4 Arrière-petit-fils de Francesco Bellinzani (1619-1684)
5 Jean-Jacques Rousseau a aussi embrassé une carrière de naturaliste et de botaniste !
6 Le compositeur Christoph Willibad von Gluck (1714-1787) le recevra lui aussi à Paris. Il fut mécontent de voir son élève travailler sur un projet d’opéra similaire au sien, forçant le jeune Lacépède à abandonner son écriture d’un nouvel Armide en 1778.
7 « Histoire naturelle des Poissons, par le C. Lacépède, membre du sénat & de l’institut national, etc. » Le Mercure de France [Paris], 5 juillet 1800, p. 115-118.
8 Correspondant à l’actuelle rue Saint-André-des-Arts dans le Ve arrondissement, proche de la place du même nom.
9 « Livres divers ». Gazette Nationale ou le Moniteur Universel [Paris], 2 avril 1798, p. 4.

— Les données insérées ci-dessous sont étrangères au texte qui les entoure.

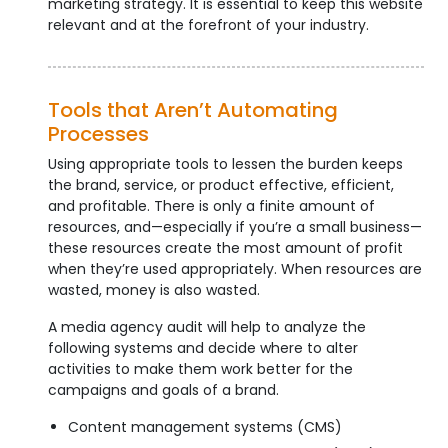
marketing strategy. It is essential to keep this website
relevant and at the forefront of your industry.
Tools that Aren’t Automating
Processes
Using appropriate tools to lessen the burden keeps
the brand, service, or product effective, efficient,
and profitable. There is only a finite amount of
resources, and—especially if you’re a small business—
these resources create the most amount of profit
when they’re used appropriately. When resources are
wasted, money is also wasted.
A media agency audit will help to analyze the
following systems and decide where to alter
activities to make them work better for the
campaigns and goals of a brand.
Content management systems (CMS)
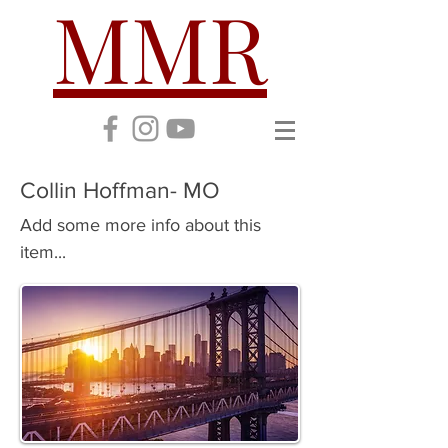
MMR
Collin Hoffman- MO
Add some more info about this
item...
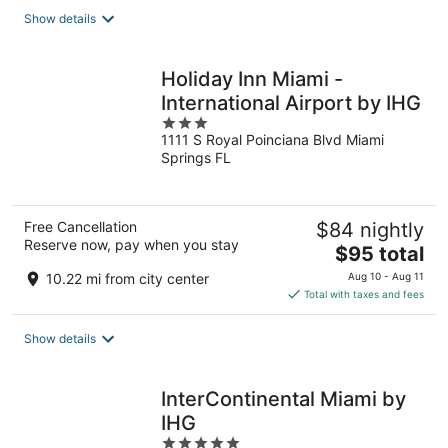
total
Show details
per
night
Holiday Inn Miami -
International Airport by IHG
3
1111 S Royal Poinciana Blvd Miami
out
Springs FL
of
5
Free Cancellation
$84 nightly
Reserve now, pay when you stay
The
$95 total
price
10.22 mi from city center
Aug 10 - Aug 11
is
Total with taxes and fees
$95
total
Show details
per
night
InterContinental Miami by
IHG
5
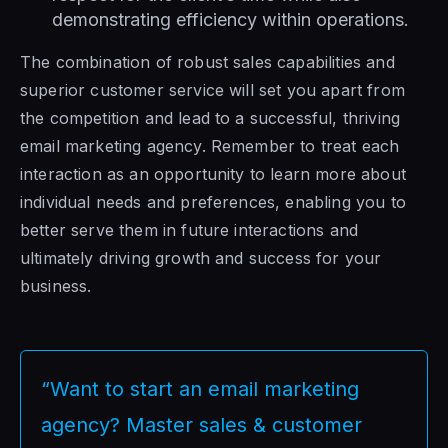
demonstrating efficiency within operations.
The combination of robust sales capabilities and
superior customer service will set you apart from
the competition and lead to a successful, thriving
email marketing agency. Remember to treat each
interaction as an opportunity to learn more about
individual needs and preferences, enabling you to
better serve them in future interactions and
ultimately driving growth and success for your
business.
“Want to start an email marketing
agency? Master sales & customer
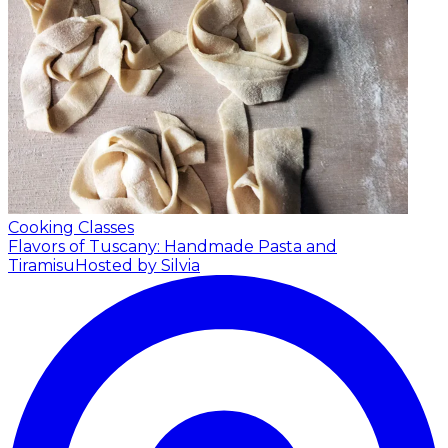
Cooking Classes
Flavors of Tuscany: Handmade Pasta and
Tiramisu
Hosted by Silvia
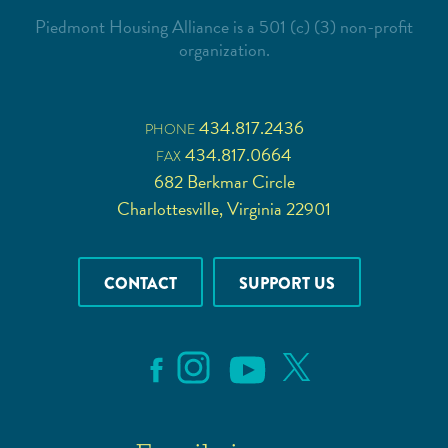
Piedmont Housing Alliance is a 501 (c) (3) non-profit
organization.
434.817.2436
PHONE
434.817.0664
FAX
682 Berkmar Circle
Charlottesville, Virginia 22901
CONTACT
SUPPORT US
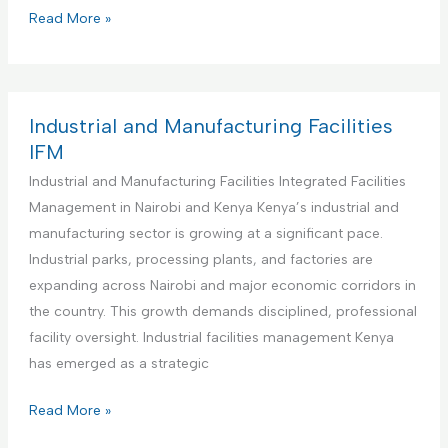
s
i
C
Read More »
M
t
o
a
u
m
n
t
m
a
i
e
Industrial and Manufacturing Facilities
g
o
r
IFM
e
n
c
Industrial and Manufacturing Facilities Integrated Facilities
m
s
i
Management in Nairobi and Kenya Kenya’s industrial and
e
I
a
manufacturing sector is growing at a significant pace.
n
n
l
Industrial parks, processing plants, and factories are
t
t
O
expanding across Nairobi and major economic corridors in
a
e
f
the country. This growth demands disciplined, professional
n
g
f
facility oversight. Industrial facilities management Kenya
d
r
i
has emerged as a strategic
M
a
c
a
t
e
I
Read More »
i
e
s
n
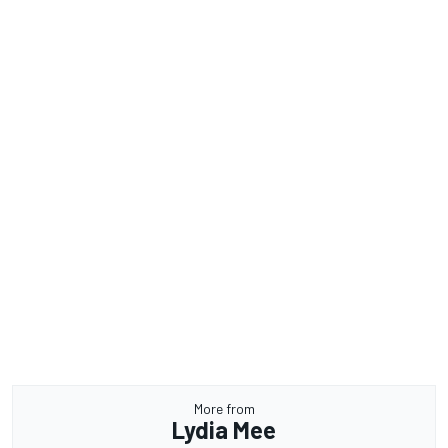
More from
Lydia Mee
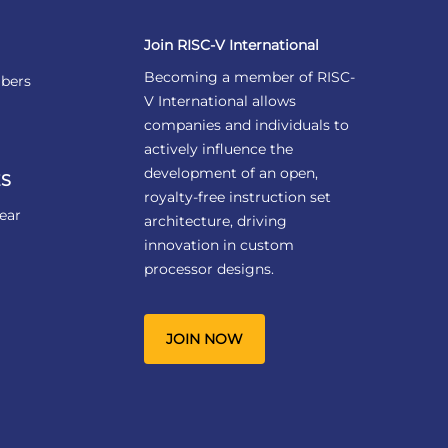
Join RISC-V International
Becoming a member of RISC-
bers
V International allows
companies and individuals to
actively influence the
development of an open,
S
royalty-free instruction set
ear
architecture, driving
innovation in custom
processor designs.
JOIN NOW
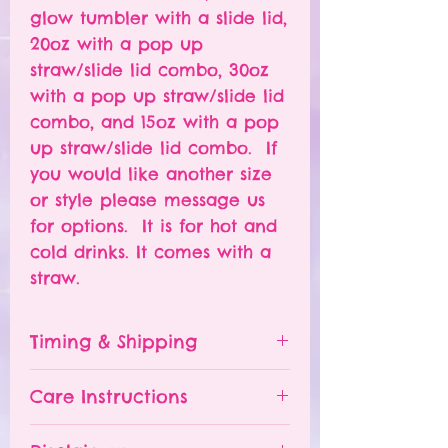
glow tumbler with a slide lid,
20oz with a pop up
straw/slide lid combo, 30oz
with a pop up straw/slide lid
combo, and 15oz with a pop
up straw/slide lid combo. If
you would like another size
or style please message us
for options. It is for hot and
cold drinks. It comes with a
straw.
Timing & Shipping
Tumblers are made to order.
Care Instructions
Turn around time is 1-
4 weeks depending on the
Please hand wash ONLY.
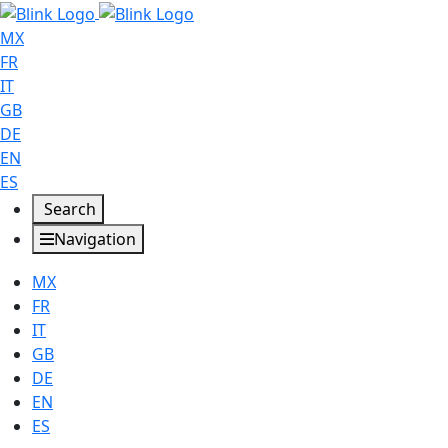
MX
FR
IT
GB
DE
EN
ES
Search
Navigation
MX
FR
IT
GB
DE
EN
ES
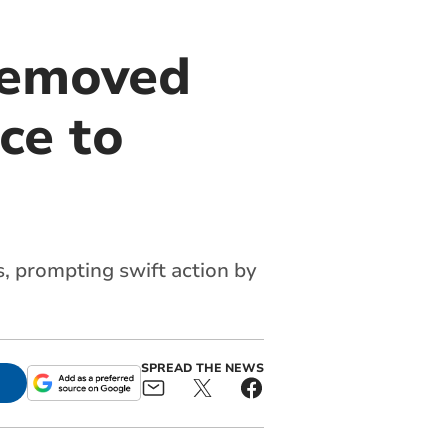
removed
ce to
 prompting swift action by
SPREAD THE NEWS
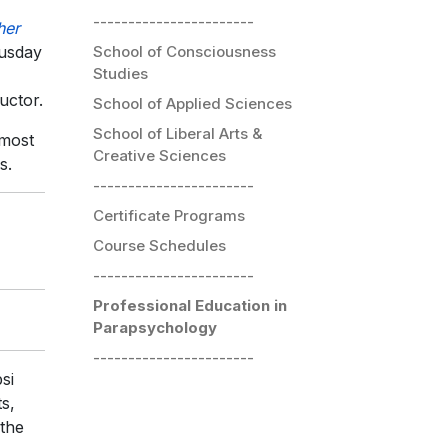
-----------------------
her
School of Consciousness
husday
Studies
uctor.
School of Applied Sciences
School of Liberal Arts &
 most
Creative Sciences
s.
-----------------------
Certificate Programs
Course Schedules
-----------------------
Professional Education in
Parapsychology
-----------------------
si
s,
 the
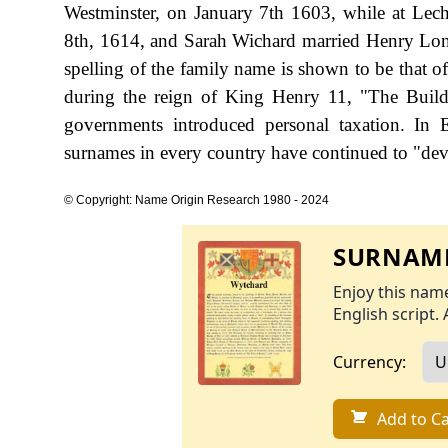
Westminster, on January 7th 1603, while at Lec
8th, 1614, and Sarah Wichard married Henry Lon
spelling of the family name is shown to be that o
during the reign of King Henry 11, "The Buil
governments introduced personal taxation. In
surnames in every country have continued to "devel
© Copyright: Name Origin Research 1980 - 2024
SURNAME
Enjoy this name
English script. 
Currency:
Add to Ca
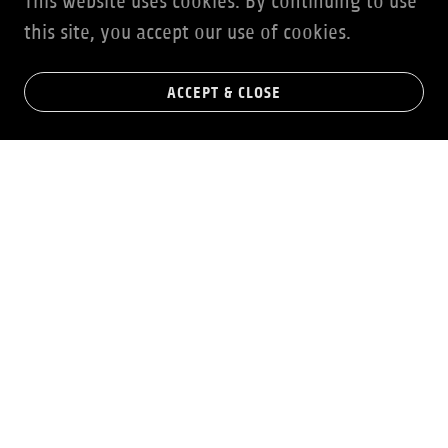
This website uses cookies. By continuing to use
this site, you accept our use of cookies.
ACCEPT & CLOSE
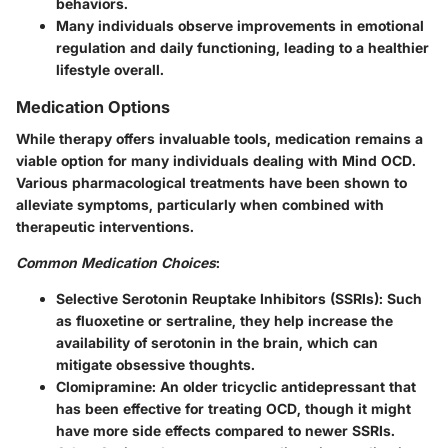
behaviors.
Many individuals observe improvements in emotional
regulation and daily functioning, leading to a healthier
lifestyle overall.
Medication Options
While therapy offers invaluable tools, medication remains a
viable option for many individuals dealing with Mind OCD.
Various pharmacological treatments have been shown to
alleviate symptoms, particularly when combined with
therapeutic interventions.
Common Medication Choices
:
Selective Serotonin Reuptake Inhibitors (SSRIs)
: Such
as fluoxetine or sertraline, they help increase the
availability of serotonin in the brain, which can
mitigate obsessive thoughts.
Clomipramine
: An older tricyclic antidepressant that
has been effective for treating OCD, though it might
have more side effects compared to newer SSRIs.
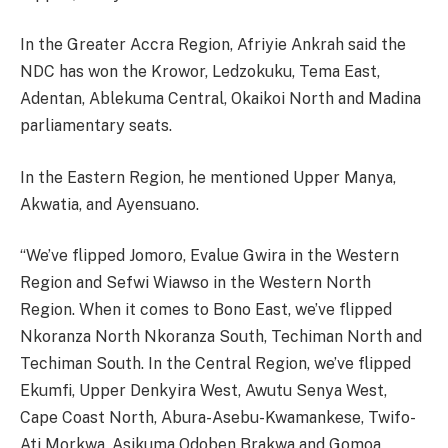
In the Greater Accra Region, Afriyie Ankrah said the
NDC has won the Krowor, Ledzokuku, Tema East,
Adentan, Ablekuma Central, Okaikoi North and Madina
parliamentary seats.
In the Eastern Region, he mentioned Upper Manya,
Akwatia, and Ayensuano.
“We’ve flipped Jomoro, Evalue Gwira in the Western
Region and Sefwi Wiawso in the Western North
Region. When it comes to Bono East, we’ve flipped
Nkoranza North Nkoranza South, Techiman North and
Techiman South. In the Central Region, we’ve flipped
Ekumfi, Upper Denkyira West, Awutu Senya West,
Cape Coast North, Abura-Asebu-Kwamankese, Twifo-
Ati Morkwa, Asikuma Odoben Brakwa and Gomoa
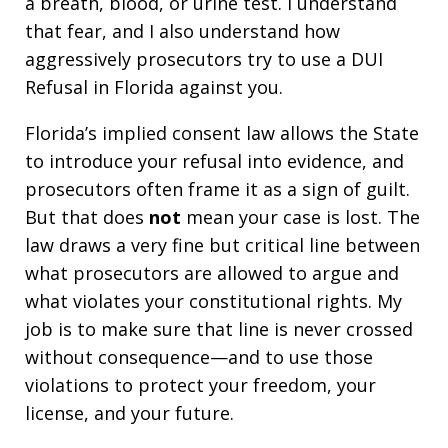
a breath, blood, or urine test. I understand
that fear, and I also understand how
aggressively prosecutors try to use a DUI
Refusal in Florida against you.
Florida’s implied consent law allows the State
to introduce your refusal into evidence, and
prosecutors often frame it as a sign of guilt.
But that does
not
mean your case is lost. The
law draws a very fine but critical line between
what prosecutors are allowed to argue and
what violates your constitutional rights. My
job is to make sure that line is never crossed
without consequence—and to use those
violations to protect your freedom, your
license, and your future.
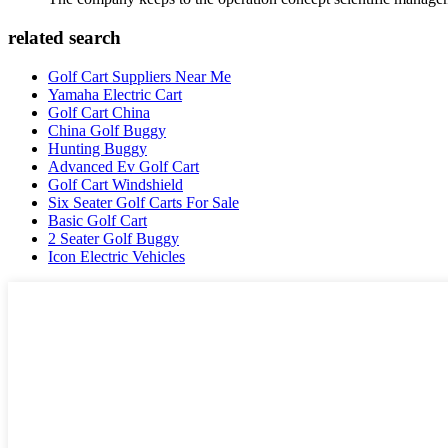
related search
Golf Cart Suppliers Near Me
Yamaha Electric Cart
Golf Cart China
China Golf Buggy
Hunting Buggy
Advanced Ev Golf Cart
Golf Cart Windshield
Six Seater Golf Carts For Sale
Basic Golf Cart
2 Seater Golf Buggy
Icon Electric Vehicles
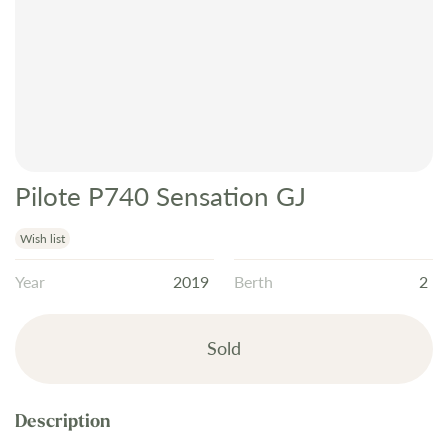
Pilote P740 Sensation GJ
Skip
to
the
Wish list
beginning
Year
2019
Berth
2
of
the
images
Sold
gallery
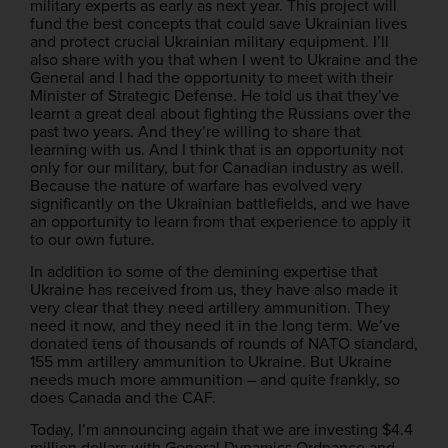
military experts as early as next year. This project will
fund the best concepts that could save Ukrainian lives
and protect crucial Ukrainian military equipment. I’ll
also share with you that when I went to Ukraine and the
General and I had the opportunity to meet with their
Minister of Strategic Defense. He told us that they’ve
learnt a great deal about fighting the Russians over the
past two years. And they’re willing to share that
learning with us. And I think that is an opportunity not
only for our military, but for Canadian industry as well.
Because the nature of warfare has evolved very
significantly on the Ukrainian battlefields, and we have
an opportunity to learn from that experience to apply it
to our own future.
In addition to some of the demining expertise that
Ukraine has received from us, they have also made it
very clear that they need artillery ammunition. They
need it now, and they need it in the long term. We’ve
donated tens of thousands of rounds of NATO standard,
155 mm artillery ammunition to Ukraine. But Ukraine
needs much more ammunition – and quite frankly, so
does Canada and the CAF.
Today, I’m announcing again that we are investing $4.4
million dollars with General Dynamics Ordnance and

10 Anne-Caroline, Hubert, JUBÉ DE LA PERELLE, née le 11 janvier 1760 à Leuville-sur-Orge et décédée à Paris le 2 janvier 1803. Lacépède l’avait épousée en 1794. De leur union naissait un fils, Auguste, Jean-Charles, Gauthier DE LA VILLE-SUR-ILLON (1780-1872).
11 COCHEDÈVRE, Pierre, Lacépède, Etienne comte de, (1756-1825), sénateur, Pair de France et naturaliste. Revue du Souvenir Napoléonien, N° 268, mars 1973, pp. 7-12.